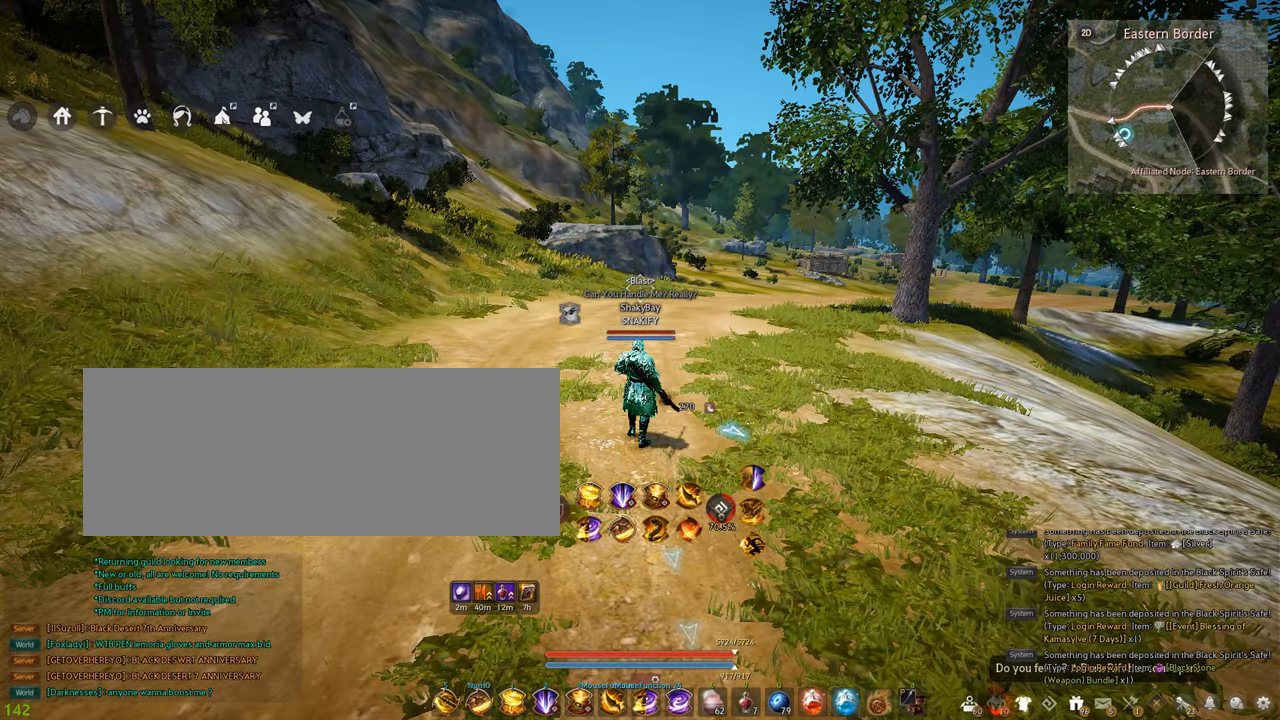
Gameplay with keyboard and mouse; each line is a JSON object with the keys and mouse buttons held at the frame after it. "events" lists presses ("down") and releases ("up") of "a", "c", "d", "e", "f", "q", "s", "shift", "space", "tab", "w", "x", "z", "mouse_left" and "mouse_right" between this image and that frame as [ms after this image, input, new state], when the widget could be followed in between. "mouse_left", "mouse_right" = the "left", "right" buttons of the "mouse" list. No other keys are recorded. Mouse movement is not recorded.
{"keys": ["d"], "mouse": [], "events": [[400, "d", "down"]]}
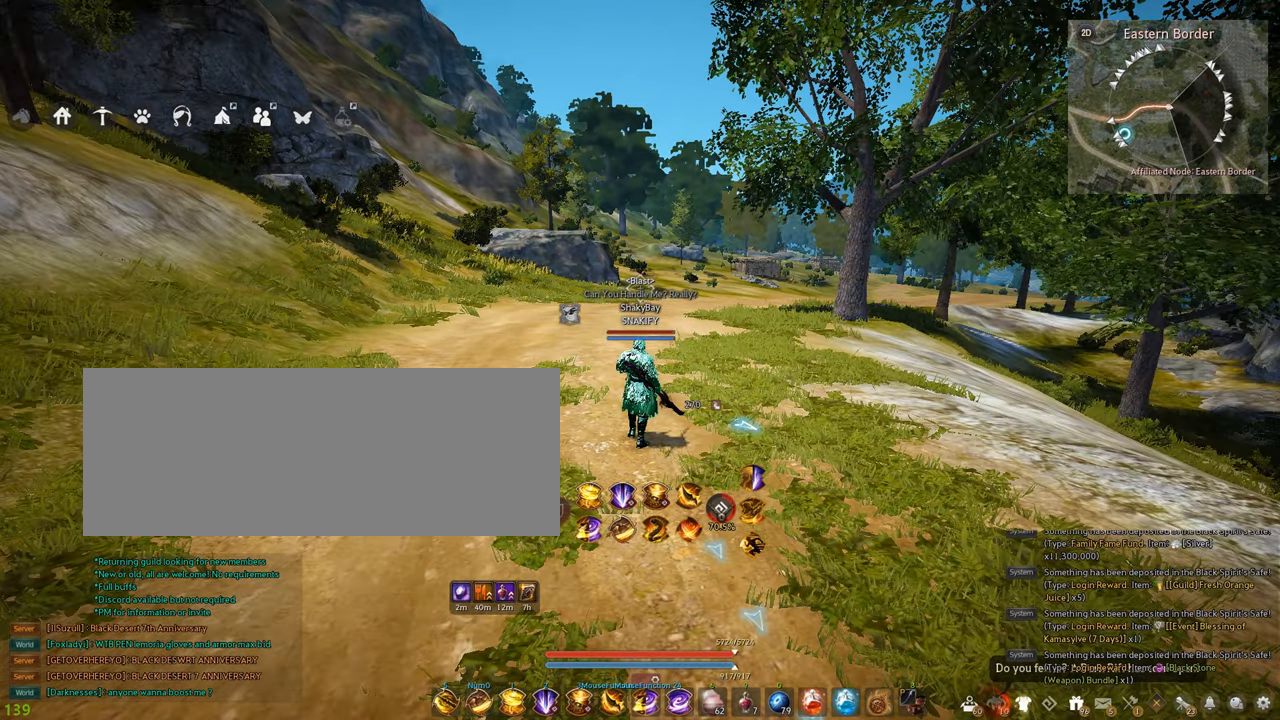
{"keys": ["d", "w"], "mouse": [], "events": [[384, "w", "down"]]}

_____

What to work on:
From the first line of the material to the last, retype everything exactly except the images.

Output:
Gameplay with keyboard and mouse; each line is a JSON object with the keys and mouse buttons held at the frame after it. "events" lists presses ("down") and releases ("up") of "a", "c", "d", "e", "f", "q", "s", "shift", "space", "tab", "w", "x", "z", "mouse_left" and "mouse_right" between this image and that frame as [ms after this image, input, new state], when the widget could be followed in between. "mouse_left", "mouse_right" = the "left", "right" buttons of the "mouse" list. No other keys are recorded. Mouse movement is not recorded.
{"keys": ["d"], "mouse": [], "events": [[400, "d", "down"]]}
{"keys": ["d", "w"], "mouse": [], "events": [[384, "w", "down"]]}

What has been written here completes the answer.